At a share price of $41.96 as of 5/24/22, we underwrite a +41% ~4.5Y IRR (4.8x MoM). The IRR assumes:
1. 5Y revenue CAGR of ~8% per the previous section’s revenue build
2. 5Y margin CAGR of ~4.5% based on FY25 guidance to 18% EBITDA margins vs. 14.4% in FY21 (assumes flat margins in FY26)
3. Forward FY22 FCF Yield of ~10%, based on after-tax cash earnings of $54M in 2022 and current market cap of ~$530M
4. Leverage benefit of ~5.5% based on ~45% ND:EMC amplifying operating income CAGR of ~12.5%
5. 5Y multiple expansion CAGR of ~4.5%, based on FY21 cash P/E of 12.2x and FY26 trailing cash P/E of 15.3x. FY26 cash P/E is derived assuming exit FCF Yield of 5.5%, 20% of earnings reinvested in working capital, and a ~5% forward revenue growth rate (which likely proves conservative)
We view these growth assumptions as largely de-risked. Defense Prime Offloading and Boeing revenue streams are highly visible. Defense ex-Prime Offloading decline of (3%) through FY26 is likely conservative – it is against the backdrop of increasing national security threats including the war in Ukraine and is several hundred basis points below projected DoD Defense Budget average annual growth of ~+70bps through FY26. DCO Commercial ex-Boeing and MagSeal growth may appear aggressive at a +22% 5Y CAGR, but it assumes the dollar amount exceeds FY19 levels not until FY24 and in FY26 is just +26% above FY19.

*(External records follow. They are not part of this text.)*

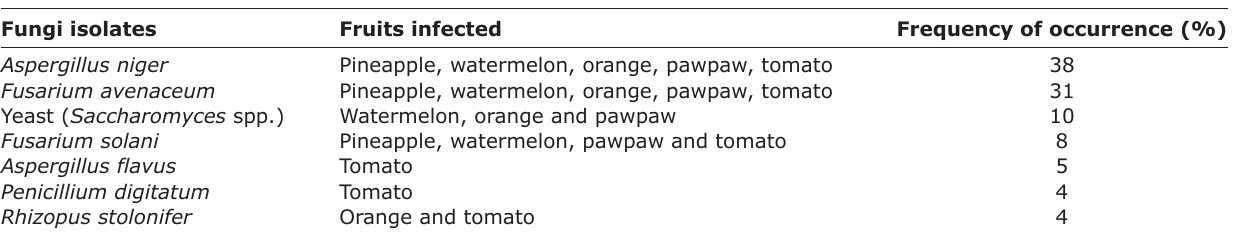
Table-1: Frequency of occurrence of fungal species. Fungi isolates Fruits infected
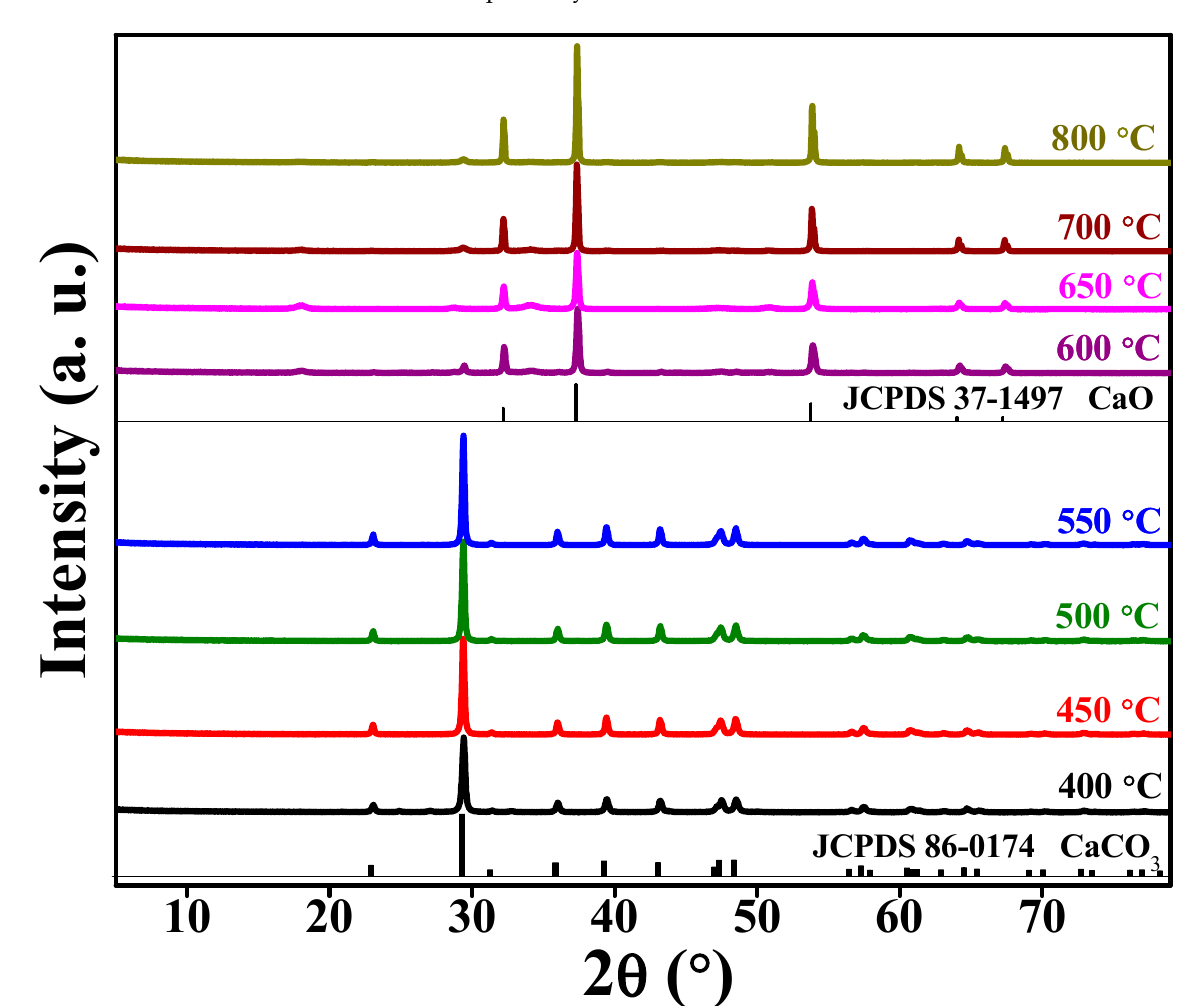
Figure 1. XRD patterns of CCNPs and CONPs fabricated from calcium oleate at different carbonization/calcination temperatures.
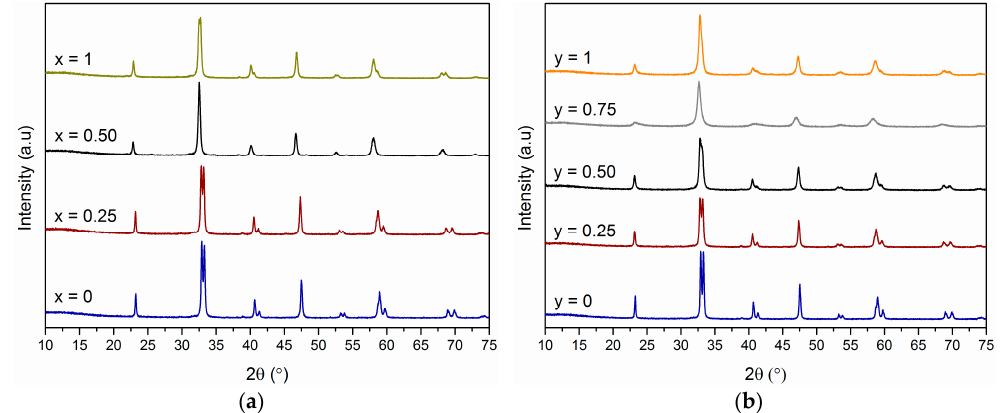
Figure 1. XRD patterns of: ( a ) LaCo 1 – x Mn x O 3 ; ( b ) LaCo 1 – y Ni y O 3 perovskites.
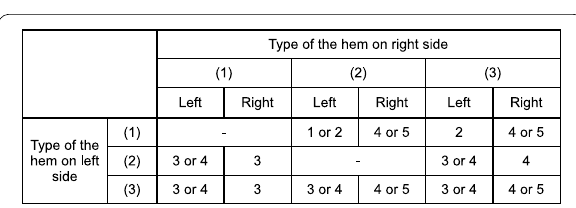
Fig. 8 The relationship between the type and position of the hem when two edges are visible on the near side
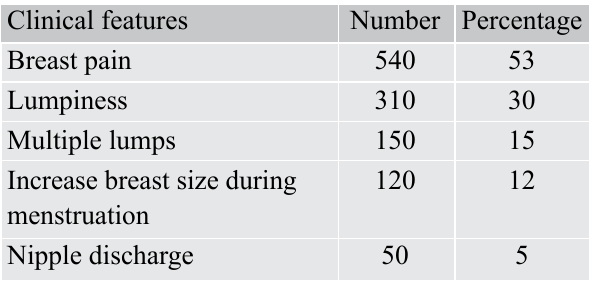
Table II: Distribution of subjects according to clinical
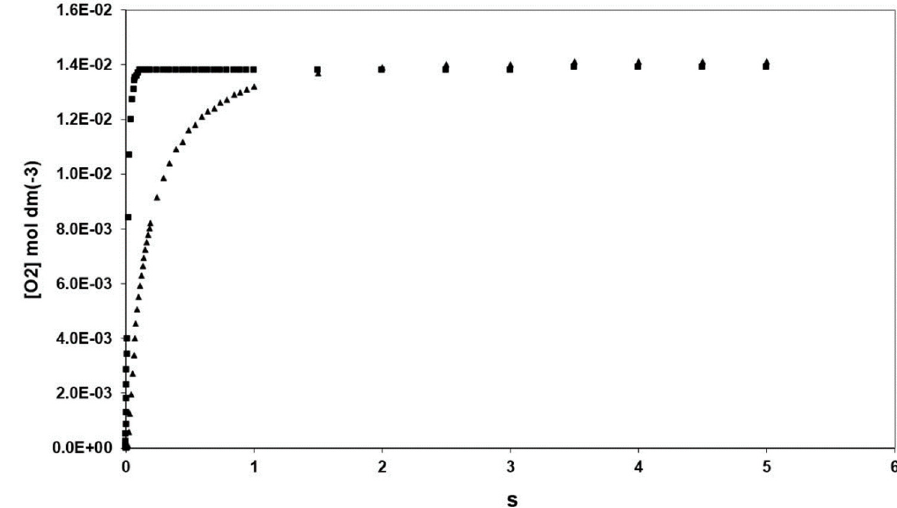
lower and upper limits of the concentration range in the experiments.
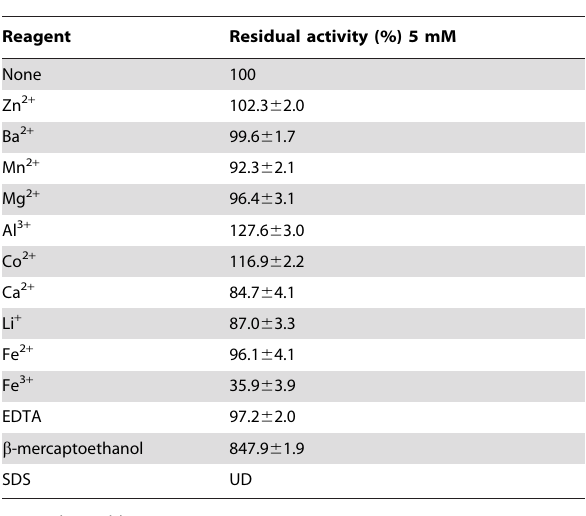
Table 3. Effect of various agents on Svi DyP activity.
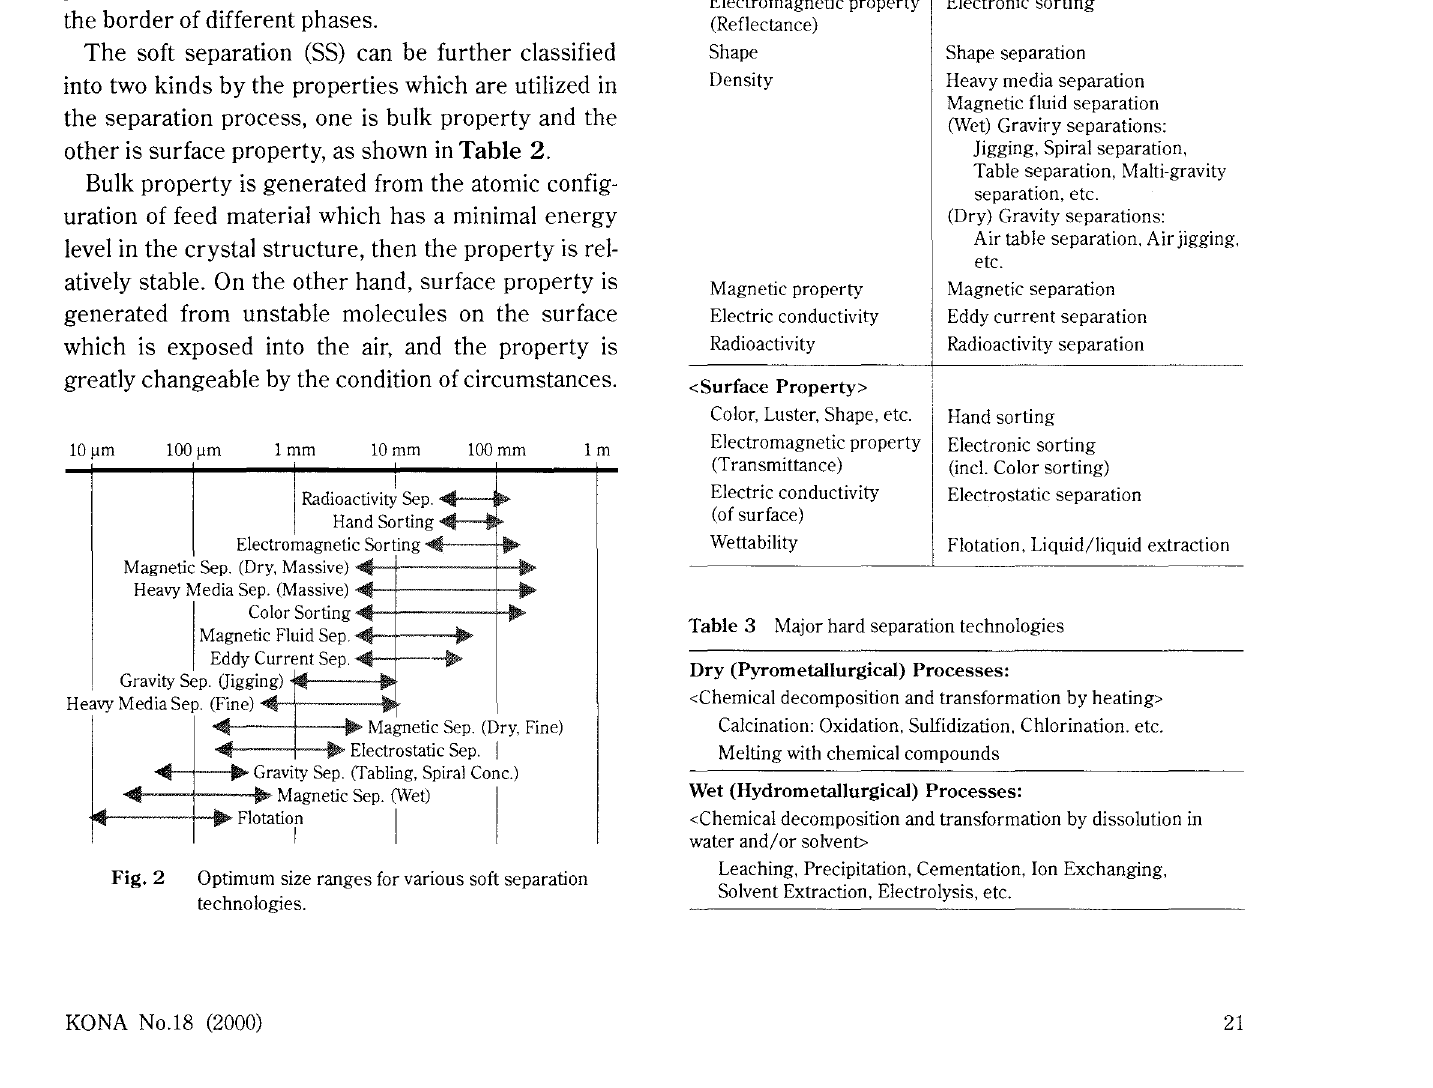
Table 3 Major hard separation technologies Dry (Pyrometallurgical) Processes: <Chemical decomposition and transformation by heating> Calcination: Oxidation, Sulfidization, Chlorination.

Note that historically, Ducommun’s adjusted earnings understated the true cash earnings power of the business because they did not add back acquisition amortization (unlike Raytheon/UTC, TransDigm, etc.). The company evolved its definition of adjusted earnings to more closely align with the true earnings power of the business with its Q1 2022 earnings release.
Risks
There is clearly risk to global supply of titanium right now, but TI supply is something the entire A&D industry will need to figure out, given that Boeing and Airbus source 30-50% of their direct titanium needs from Russia. Ducommun has historically secured 100% of its titanium from U.S. sources.
The liquidity here is not great, but should improve over time as the market cap compounds upwards, and would obviously not matter in a takeout scenario.
Significant key man risk. Steve Oswald is the sine qua non of the Ducommun thesis. But if he goes, private equity or a strategic buyer should swoop in immediately.